**Problem statement**: Rewrite the rows from the first line through the line containing "common name: Black-vented oriole", inclusive, changing "scientific name" to "binomial name" and keeping everything else the same.

=== Data entries ===

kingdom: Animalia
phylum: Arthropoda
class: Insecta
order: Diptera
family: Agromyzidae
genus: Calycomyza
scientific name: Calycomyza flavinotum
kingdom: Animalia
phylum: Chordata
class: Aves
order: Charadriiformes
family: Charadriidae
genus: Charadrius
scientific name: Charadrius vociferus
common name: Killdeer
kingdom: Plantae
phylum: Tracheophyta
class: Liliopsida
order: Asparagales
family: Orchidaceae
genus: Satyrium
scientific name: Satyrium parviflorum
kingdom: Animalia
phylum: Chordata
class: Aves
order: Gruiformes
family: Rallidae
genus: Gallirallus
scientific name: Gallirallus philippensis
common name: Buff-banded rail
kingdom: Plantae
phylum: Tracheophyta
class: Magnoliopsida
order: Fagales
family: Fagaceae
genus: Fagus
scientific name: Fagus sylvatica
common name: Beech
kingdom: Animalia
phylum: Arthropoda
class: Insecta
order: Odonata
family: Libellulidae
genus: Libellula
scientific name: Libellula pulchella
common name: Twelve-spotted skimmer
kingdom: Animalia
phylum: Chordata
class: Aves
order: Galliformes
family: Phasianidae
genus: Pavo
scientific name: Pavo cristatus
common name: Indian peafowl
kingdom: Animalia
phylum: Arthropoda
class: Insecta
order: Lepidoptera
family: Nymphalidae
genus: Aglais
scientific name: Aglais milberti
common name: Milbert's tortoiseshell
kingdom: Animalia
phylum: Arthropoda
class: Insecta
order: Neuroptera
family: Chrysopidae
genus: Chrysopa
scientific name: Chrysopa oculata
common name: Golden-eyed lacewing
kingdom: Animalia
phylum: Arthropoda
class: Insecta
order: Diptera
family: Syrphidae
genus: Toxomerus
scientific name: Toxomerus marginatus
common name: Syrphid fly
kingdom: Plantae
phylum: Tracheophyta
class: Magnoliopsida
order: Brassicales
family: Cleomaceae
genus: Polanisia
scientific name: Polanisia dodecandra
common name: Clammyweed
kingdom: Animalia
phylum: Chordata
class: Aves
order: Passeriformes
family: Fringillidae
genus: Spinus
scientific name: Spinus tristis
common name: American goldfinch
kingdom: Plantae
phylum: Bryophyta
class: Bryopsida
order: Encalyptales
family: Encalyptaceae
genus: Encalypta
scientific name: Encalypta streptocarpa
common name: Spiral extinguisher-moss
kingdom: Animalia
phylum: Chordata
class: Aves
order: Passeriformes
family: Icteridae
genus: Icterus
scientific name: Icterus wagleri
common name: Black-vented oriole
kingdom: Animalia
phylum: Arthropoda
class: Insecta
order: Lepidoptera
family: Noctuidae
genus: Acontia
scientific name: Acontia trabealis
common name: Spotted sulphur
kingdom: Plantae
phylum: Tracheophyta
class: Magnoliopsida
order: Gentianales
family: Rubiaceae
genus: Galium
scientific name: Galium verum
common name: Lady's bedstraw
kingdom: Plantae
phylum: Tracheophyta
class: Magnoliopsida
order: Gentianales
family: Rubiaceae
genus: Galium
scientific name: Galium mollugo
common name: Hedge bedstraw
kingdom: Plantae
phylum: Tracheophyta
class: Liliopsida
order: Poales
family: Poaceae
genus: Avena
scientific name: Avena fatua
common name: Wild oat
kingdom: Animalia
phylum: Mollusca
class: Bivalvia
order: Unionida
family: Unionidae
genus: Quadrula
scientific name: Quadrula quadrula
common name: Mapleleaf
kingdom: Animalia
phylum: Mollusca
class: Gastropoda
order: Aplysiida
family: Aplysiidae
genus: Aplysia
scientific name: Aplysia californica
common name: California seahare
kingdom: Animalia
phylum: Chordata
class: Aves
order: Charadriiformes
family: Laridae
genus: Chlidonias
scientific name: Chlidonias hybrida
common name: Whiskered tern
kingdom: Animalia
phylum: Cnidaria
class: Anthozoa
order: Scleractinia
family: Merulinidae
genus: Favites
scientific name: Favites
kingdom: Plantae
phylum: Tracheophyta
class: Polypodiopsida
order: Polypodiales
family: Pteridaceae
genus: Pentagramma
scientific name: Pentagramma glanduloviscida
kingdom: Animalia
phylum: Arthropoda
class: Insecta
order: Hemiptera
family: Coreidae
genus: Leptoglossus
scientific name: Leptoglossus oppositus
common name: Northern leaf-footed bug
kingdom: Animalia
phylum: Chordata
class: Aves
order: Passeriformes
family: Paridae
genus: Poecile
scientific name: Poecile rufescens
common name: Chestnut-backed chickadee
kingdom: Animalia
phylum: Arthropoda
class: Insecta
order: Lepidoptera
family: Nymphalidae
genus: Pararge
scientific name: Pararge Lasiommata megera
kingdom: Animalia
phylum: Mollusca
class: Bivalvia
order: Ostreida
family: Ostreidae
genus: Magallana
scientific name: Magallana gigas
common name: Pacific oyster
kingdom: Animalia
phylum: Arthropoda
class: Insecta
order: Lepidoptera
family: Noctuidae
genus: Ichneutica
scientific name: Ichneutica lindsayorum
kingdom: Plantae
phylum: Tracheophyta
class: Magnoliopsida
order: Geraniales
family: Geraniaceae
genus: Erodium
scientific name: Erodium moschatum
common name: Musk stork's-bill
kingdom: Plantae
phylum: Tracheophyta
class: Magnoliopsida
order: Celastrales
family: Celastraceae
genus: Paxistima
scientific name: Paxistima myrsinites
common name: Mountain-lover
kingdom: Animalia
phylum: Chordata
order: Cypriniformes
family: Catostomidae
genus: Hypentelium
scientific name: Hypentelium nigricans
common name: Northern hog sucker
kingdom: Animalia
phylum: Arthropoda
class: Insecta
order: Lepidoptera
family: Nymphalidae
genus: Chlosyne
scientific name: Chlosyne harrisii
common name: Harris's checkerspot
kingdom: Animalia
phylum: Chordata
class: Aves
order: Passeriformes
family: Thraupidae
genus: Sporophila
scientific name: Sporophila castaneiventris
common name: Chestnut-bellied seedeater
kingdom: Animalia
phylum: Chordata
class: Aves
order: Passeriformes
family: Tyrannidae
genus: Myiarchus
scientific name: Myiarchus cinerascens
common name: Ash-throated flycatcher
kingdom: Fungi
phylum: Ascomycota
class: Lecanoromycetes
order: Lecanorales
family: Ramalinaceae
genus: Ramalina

===

**Solved problem**:
kingdom: Animalia
phylum: Arthropoda
class: Insecta
order: Diptera
family: Agromyzidae
genus: Calycomyza
binomial name: Calycomyza flavinotum
kingdom: Animalia
phylum: Chordata
class: Aves
order: Charadriiformes
family: Charadriidae
genus: Charadrius
binomial name: Charadrius vociferus
common name: Killdeer
kingdom: Plantae
phylum: Tracheophyta
class: Liliopsida
order: Asparagales
family: Orchidaceae
genus: Satyrium
binomial name: Satyrium parviflorum
kingdom: Animalia
phylum: Chordata
class: Aves
order: Gruiformes
family: Rallidae
genus: Gallirallus
binomial name: Gallirallus philippensis
common name: Buff-banded rail
kingdom: Plantae
phylum: Tracheophyta
class: Magnoliopsida
order: Fagales
family: Fagaceae
genus: Fagus
binomial name: Fagus sylvatica
common name: Beech
kingdom: Animalia
phylum: Arthropoda
class: Insecta
order: Odonata
family: Libellulidae
genus: Libellula
binomial name: Libellula pulchella
common name: Twelve-spotted skimmer
kingdom: Animalia
phylum: Chordata
class: Aves
order: Galliformes
family: Phasianidae
genus: Pavo
binomial name: Pavo cristatus
common name: Indian peafowl
kingdom: Animalia
phylum: Arthropoda
class: Insecta
order: Lepidoptera
family: Nymphalidae
genus: Aglais
binomial name: Aglais milberti
common name: Milbert's tortoiseshell
kingdom: Animalia
phylum: Arthropoda
class: Insecta
order: Neuroptera
family: Chrysopidae
genus: Chrysopa
binomial name: Chrysopa oculata
common name: Golden-eyed lacewing
kingdom: Animalia
phylum: Arthropoda
class: Insecta
order: Diptera
family: Syrphidae
genus: Toxomerus
binomial name: Toxomerus marginatus
common name: Syrphid fly
kingdom: Plantae
phylum: Tracheophyta
class: Magnoliopsida
order: Brassicales
family: Cleomaceae
genus: Polanisia
binomial name: Polanisia dodecandra
common name: Clammyweed
kingdom: Animalia
phylum: Chordata
class: Aves
order: Passeriformes
family: Fringillidae
genus: Spinus
binomial name: Spinus tristis
common name: American goldfinch
kingdom: Plantae
phylum: Bryophyta
class: Bryopsida
order: Encalyptales
family: Encalyptaceae
genus: Encalypta
binomial name: Encalypta streptocarpa
common name: Spiral extinguisher-moss
kingdom: Animalia
phylum: Chordata
class: Aves
order: Passeriformes
family: Icteridae
genus: Icterus
binomial name: Icterus wagleri
common name: Black-vented oriole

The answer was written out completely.